William Helmreich, a sociology professor at the City University of Yew York, told the audience about his research, which indicated that most survivors who came to the United States did extremely well after the war.

“They didn’t go on welfare. Most of them were determined to prove they were worthy of being let into this country,” he said.

The biggest miracle, according to Helmreich, is the fact that the survivors decided to have children. “Having children reaffirmed their belief in life, their need to transmit their values to other generations,” he said.

Children of Holocaust survivors are less likely to intermarry, and generally have closer-knit families than most American Jews, Helmreich said.

The survivors’ pride in their children and grandchildren was palpable at the conference.

Gussie Radoi struggled to open a locket revealing pictures of all seven of her grandchildren. “This is what I’m most proud of,” she said.

Radoi was 22 when she came to the United States in 1946. She met her husband and the two of them started a chicken farm in South Fallsburg, N.Y. “I’m a nature lover and after the war I wanted to be close to nature once more,” she said.

Many Jews pursued unconventional paths in order to succeed after the war.

Charles Weinbaum came to Canada in 1947 as a lumberjack after being liberated from Mauthasen. A Canadian official did not want to grant Weinbaum a visa at first, saying that Jews did not work as lumberjacks.

“I said,`this Jew will work as a lumberjack.’ He told me Canadian Jews didn’t work as lumberjacks. I asked him who is he hiring, Canadian Jews or me? He took me and nine other Jews to be Lumberjacks,” Weinbaum said.

After serving out his 10-month contact, Weinbaum became a butcher in Montreal and worked in the meat industry until his retirement.

Emanuel Gold was 19 when he came to the United States in 1947 under a special program for teen-agers. He lost his whole family in the war, yet was determined to start over and succeed.

Within two years of coming to this country, he had married and began building a small business in upstate New York. “I figure I’ve paid over 2 million dollars in taxes to the United States, so the United States didn’t make a bad deal when they let me in,” he said.

Joe Bukiet of Philadelphia said he believes the greatest miracle is not that the survivors survived, but how they survived.

“When the war ended we had no education, no parents, no family connections,” Bukiet said. “According to the way of the world we should not have accomplished all that we accomplished.

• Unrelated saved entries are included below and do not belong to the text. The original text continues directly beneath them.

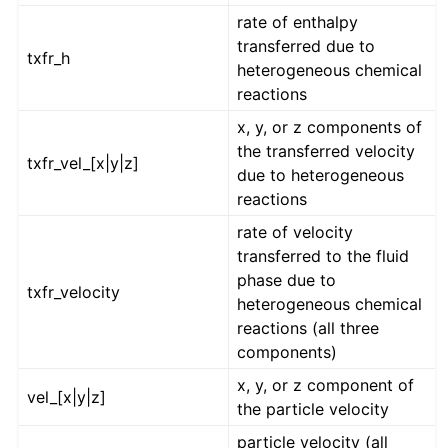
rate of enthalpy
transferred due to
txfr_h
heterogeneous chemical
reactions
x, y, or z components of
the transferred velocity
txfr_vel_[x|y|z]
due to heterogeneous
reactions
rate of velocity
transferred to the fluid
phase due to
txfr_velocity
heterogeneous chemical
reactions (all three
components)
x, y, or z component of
vel_[x|y|z]
the particle velocity
particle velocity (all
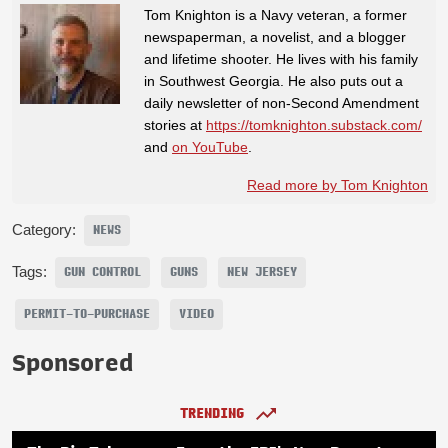
Tom Knighton is a Navy veteran, a former
newspaperman, a novelist, and a blogger
and lifetime shooter. He lives with his family
in Southwest Georgia. He also puts out a
daily newsletter of non-Second Amendment
stories at
https://tomknighton.substack.com/
and
on YouTube
.
Read more by Tom Knighton
Category:
NEWS
Tags:
GUN CONTROL
GUNS
NEW JERSEY
PERMIT-TO-PURCHASE
VIDEO
Sponsored
TRENDING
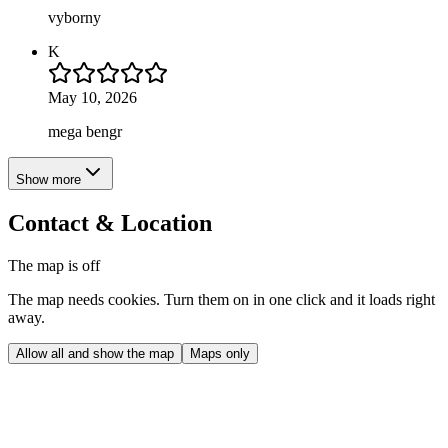
vyborny
K
May 10, 2026
mega bengr
Show more
Contact & Location
The map is off
The map needs cookies. Turn them on in one click and it loads right
away.
Allow all and show the map
Maps only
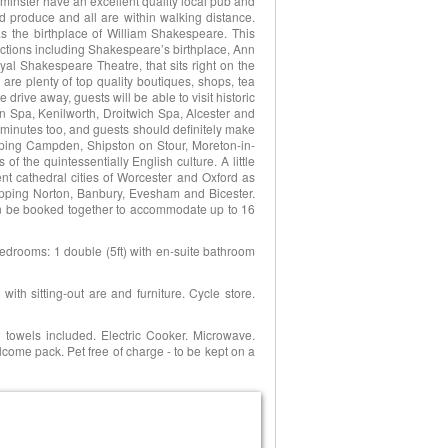
minster have an excellent quality local pub and
nd produce and all are within walking distance.
as the birthplace of William Shakespeare. This
tractions including Shakespeare’s birthplace, Ann
l Shakespeare Theatre, that sits right on the
 are plenty of top quality boutiques, shops, tea
drive away, guests will be able to visit historic
n Spa, Kenilworth, Droitwich Spa, Alcester and
y minutes too, and guests should definitely make
pping Campden, Shipston on Stour, Moreton-in-
 the quintessentially English culture. A little
icent cathedral cities of Worcester and Oxford as
pping Norton, Banbury, Evesham and Bicester.
n be booked together to accommodate up to 16
bedrooms: 1 double (5ft) with en-suite bathroom
ith sitting-out are and furniture. Cycle store.
 towels included. Electric Cooker. Microwave.
ome pack. Pet free of charge - to be kept on a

We’ve helped build schools and synagogues in every place we live. Survivors are part of the leadership in every community. We’re part of the fabric of this country, of the world.”

Joel Mest came to the United States from Lodz in 1949 at the age of 23. He speaks English with only a slight accent. “I learned English from reading the signs on the subways and listening to people talk,” he said.

“I tried to make the best life I could,” said Mest, who lives in Philadelphia. Like so many of the survivors gathered here, he bragged about his children. “I have two sons, both doctors,” he said.

“I’m happy that I had an opportunity to raise my children to be proud of being Jewish,” said Lucy Niskar of Montreal. “When I was growing up in Poland, being Jewish was not something I was proud of.”

Some survivors still cannot talk about what they went through. Helen Kryska was born in Warsaw and not divides her time between Skokie, Ill., and Miami. “I was only 14 when the war started. It was an awful time. I still can’t talk about it,” she said.

Many others are on a mission to tell their stories while they still can.

Gold, of New York, devotes part of his time to telling college and high school students what he endured at their age. “Part of our legacy is to make sure the world remembers, so it can’t happen again,” he said.

Bukiet is also determined to make sure that another Holocaust does not occur. “Most people think that four-letter words are the dirtiest words in the English language. I think that the dirtiest words are `those,’ `them’ and `they,'” he said. “When we talk about `those blacks’ or `them Jews,’ we segregate people from ourselves and make them less important. That was the first step in the Holocaust.”

Indifference, not evil, is the opposite of good, Bukiet said. “The Holocaust happened because the world didn’t care. We’re here to make sure people always care.”